Why We Need to Be Like the iPhone Team

Susan Hall

Today fellow blogger Rob Enderle asks, "Is AOL Like Apple Without Steve Jobs?" He says AOL seems to be laser-focused on profit without the power of a personality that drives teams to near-superhuman levels of advancement. He says Arianna Huffington might provide that personality, but that remains to be seen.

 

Meanwhile, a newsletter from job-information site Weddle's asserts that to advance our careers, we have to become like Apple. (You'll have to sign up to get the free newsletter.)

 

Writes Peter Weddle in a post called "The iPhone Proposition":

Steve Jobs and company recognize that standing still is the single best way to fail in today's economy. Their competitors are always raising the bar in terms of design and performance, so they must too. Similarly, consumers are forever raising their expectations about what they want and need from a cell phone, so Apple must oblige. In effect, those two inexorable forces mean that the only way Apple can survive and prosper is by working continuously at getting better.
The same dynamic also now impacts all of us in the workforce. Our competitors in the U.S. and abroad-those who want our job or the job we want-are upping their game and improving their ability to contribute to an employer's success. At the same time, employers now expect higher performance and harder work from both their current employees and those applying for their open positions. As a result, the only way we can survive and prosper in today's economy is by adopting the iPhone Proposition: we must work continuously to stay ahead of both our competitor's capabilities and employers' expectations.

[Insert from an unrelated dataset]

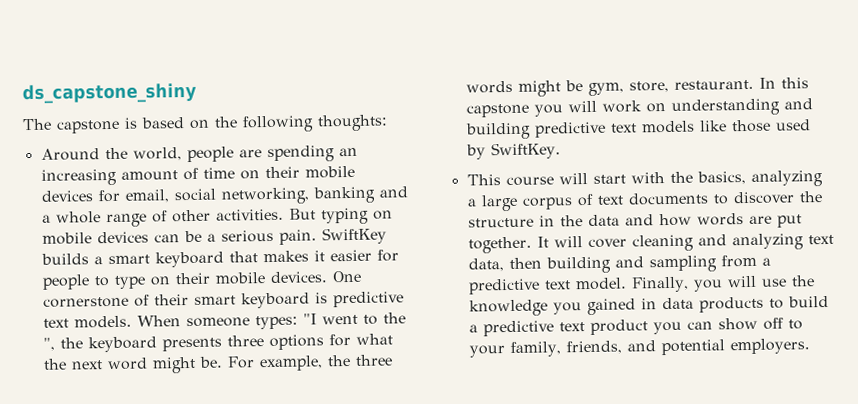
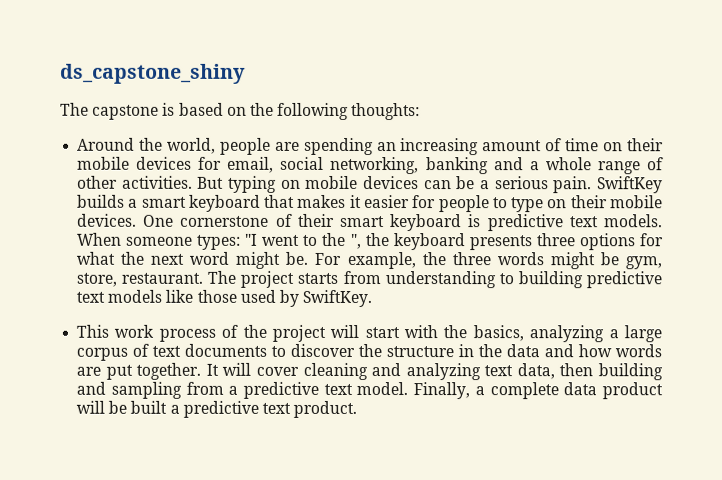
[758,77,809,89] [465,98,813,118] In this capstone you will work on understanding and -> [207,270,514,289] The project starts from understanding to
[505,176,554,187] course -> [114,324,326,342] work process of the project
[692,275,815,292] [468,295,829,317] [468,317,803,337] [468,338,810,358] you will use the knowledge you gained in data products to build a predictive text product you can show off to your family, friends, and potential employers. -> [474,382,664,400] [76,400,358,418] a complete data product will be built a predictive text product.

He says that requires three things:

  • We have to determine what skills and knowledge our employers most want to see us provide. He says those skills aren't always advertised. He suggests talking to the hiring manager, not about the job, but the skills the ideal candidate would provide. He says, "Focus on figuring out what kind of person they want to hire, not what requirements and responsibilities they've listed for the kind of job you want."
  • We have to acquire those skills and that knowledge even as we look for a new job or work at the one we have. That can be through college courses, certifications, online learning or any number of ways. He says, "The key to success with this task, however, is our mindset. It's not one and we're done. Acquiring skills and knowledge has become a permanent feature of our careers so we are never finished. Each of us, in effect, is a "work in progress."
  • We have to make sure that the full set of our skills and knowledge is known to potential employers or our current one. If you're employed, he suggests performance evaluations as a good time to make sure your boss knows what you're working on. It doesn't matter if you're not finished. As a "work in progress," you never will be. But it shows two traits that employers appreciate: initiative and self-reliance.